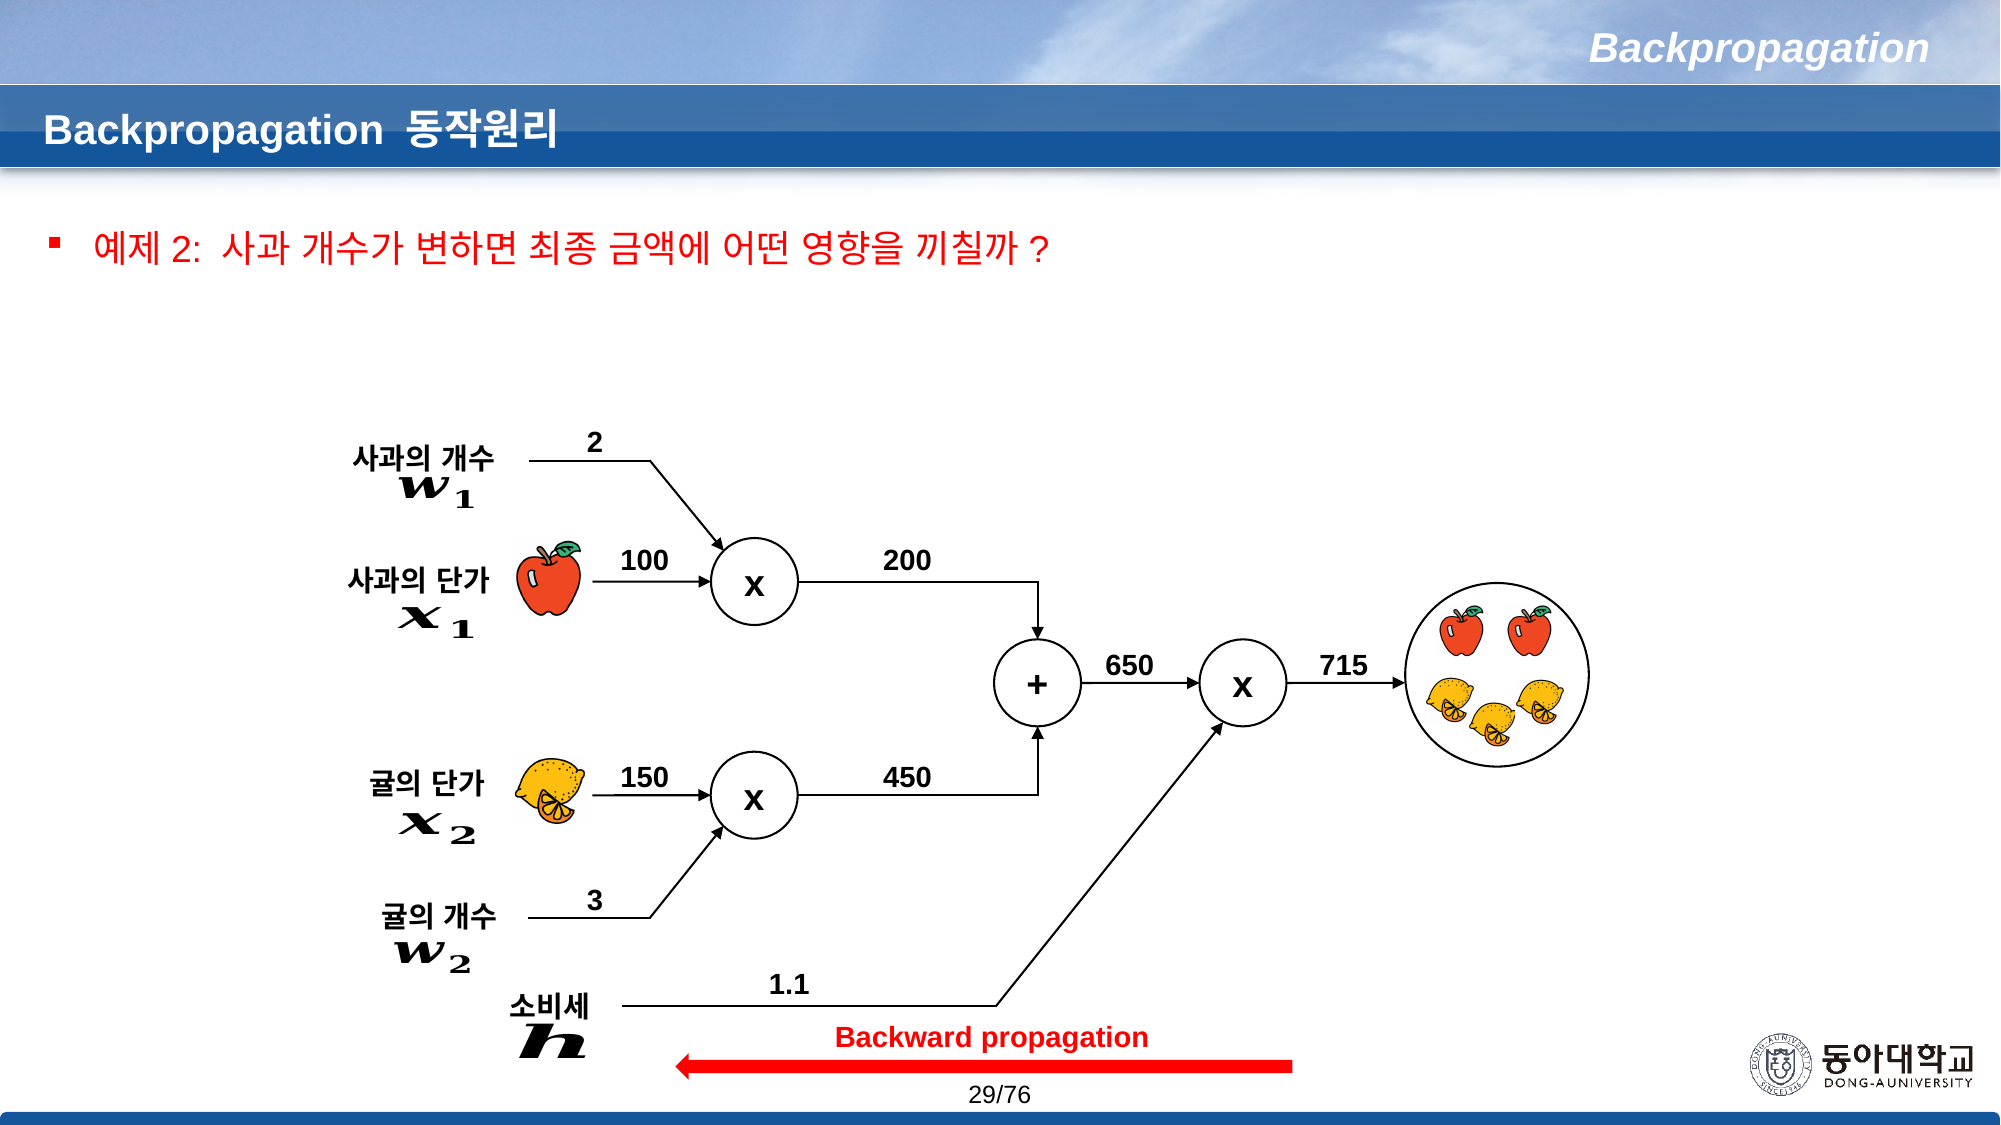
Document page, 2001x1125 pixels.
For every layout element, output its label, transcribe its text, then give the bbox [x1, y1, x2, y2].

picture [1504, 603, 1554, 657]
text_box 사과의 단가 [332, 554, 511, 605]
text_box 3 [572, 873, 761, 924]
text_box x [709, 750, 799, 840]
text_box 150 [605, 796, 688, 801]
text_box x [710, 536, 800, 627]
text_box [649, 825, 724, 919]
picture [513, 757, 587, 825]
text_box Backpropagation 동작원리 [28, 95, 575, 161]
picture [0, 85, 2000, 167]
text_box 예제2: 사과 개수가 변하면 최종 금액에 어떤 영향을 끼칠까? [31, 195, 1787, 330]
text_box 100 [605, 534, 688, 581]
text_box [995, 722, 1224, 1007]
text_box [1404, 581, 1590, 768]
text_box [649, 460, 724, 551]
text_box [797, 726, 995, 796]
picture [1436, 603, 1486, 657]
text_box 150 [605, 751, 688, 795]
text_box 귤의 단가 [354, 757, 513, 808]
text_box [797, 581, 1038, 640]
text_box 사과의 개수 [337, 432, 527, 483]
text_box 2 [572, 415, 761, 466]
text_box x [1198, 638, 1288, 728]
text_box 715 [1304, 639, 1387, 682]
text_box 소비세 [494, 980, 684, 1031]
text_box 450 [868, 796, 951, 801]
text_box Backward propagation [819, 1010, 1195, 1061]
text_box Backpropagation [0, 13, 1945, 79]
text_box 715 [1304, 683, 1387, 689]
picture [1742, 1024, 1983, 1110]
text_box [0, 0, 2000, 84]
text_box + [992, 638, 1082, 722]
picture [1425, 677, 1565, 747]
text_box 650 [1090, 683, 1173, 689]
text_box 귤의 개수 [366, 891, 556, 942]
text_box [673, 1050, 1294, 1083]
text_box 200 [868, 534, 951, 581]
text_box 1.1 [754, 958, 943, 1005]
picture [511, 537, 585, 617]
text_box 650 [1090, 639, 1173, 682]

++++++++++++++++++++

Using the records above, output their complete text exactly, minus any images.

Document page, 2001x1125 pixels.
For every layout element, output its label, transcribe its text, then give the bbox [x1, y1, x2, y2].

picture [1504, 603, 1554, 657]
text_box 사과의 단가 [332, 554, 511, 605]
text_box 3 [572, 873, 761, 924]
text_box x [709, 750, 799, 840]
text_box 150 [605, 796, 688, 801]
text_box x [710, 536, 800, 627]
text_box [649, 825, 724, 919]
picture [513, 757, 587, 825]
text_box Backpropagation 동작원리 [28, 95, 575, 161]
picture [0, 85, 2000, 167]
text_box 예제2: 사과 개수가 변하면 최종 금액에 어떤 영향을 끼칠까? [31, 195, 1787, 330]
text_box 100 [605, 534, 688, 581]
text_box [995, 722, 1224, 1007]
text_box [1404, 581, 1590, 768]
text_box [649, 460, 724, 551]
text_box [797, 726, 995, 796]
picture [1436, 603, 1486, 657]
text_box 150 [605, 751, 688, 795]
text_box 귤의 단가 [354, 757, 513, 808]
text_box [797, 581, 1038, 640]
text_box 사과의 개수 [337, 432, 527, 483]
text_box 2 [572, 415, 761, 466]
text_box x [1198, 638, 1288, 728]
text_box 715 [1304, 639, 1387, 682]
text_box 소비세 [494, 980, 684, 1031]
text_box 450 [868, 796, 951, 801]
text_box Backward propagation [819, 1010, 1195, 1061]
text_box Backpropagation [0, 13, 1945, 79]
text_box 715 [1304, 683, 1387, 689]
picture [1742, 1024, 1983, 1110]
text_box [0, 0, 2000, 84]
text_box + [992, 638, 1082, 722]
picture [1425, 677, 1565, 747]
text_box 650 [1090, 683, 1173, 689]
text_box 귤의 개수 [366, 891, 556, 942]
text_box [673, 1050, 1294, 1083]
text_box 200 [868, 534, 951, 581]
text_box 1.1 [754, 958, 943, 1005]
picture [511, 537, 585, 617]
text_box 650 [1090, 639, 1173, 682]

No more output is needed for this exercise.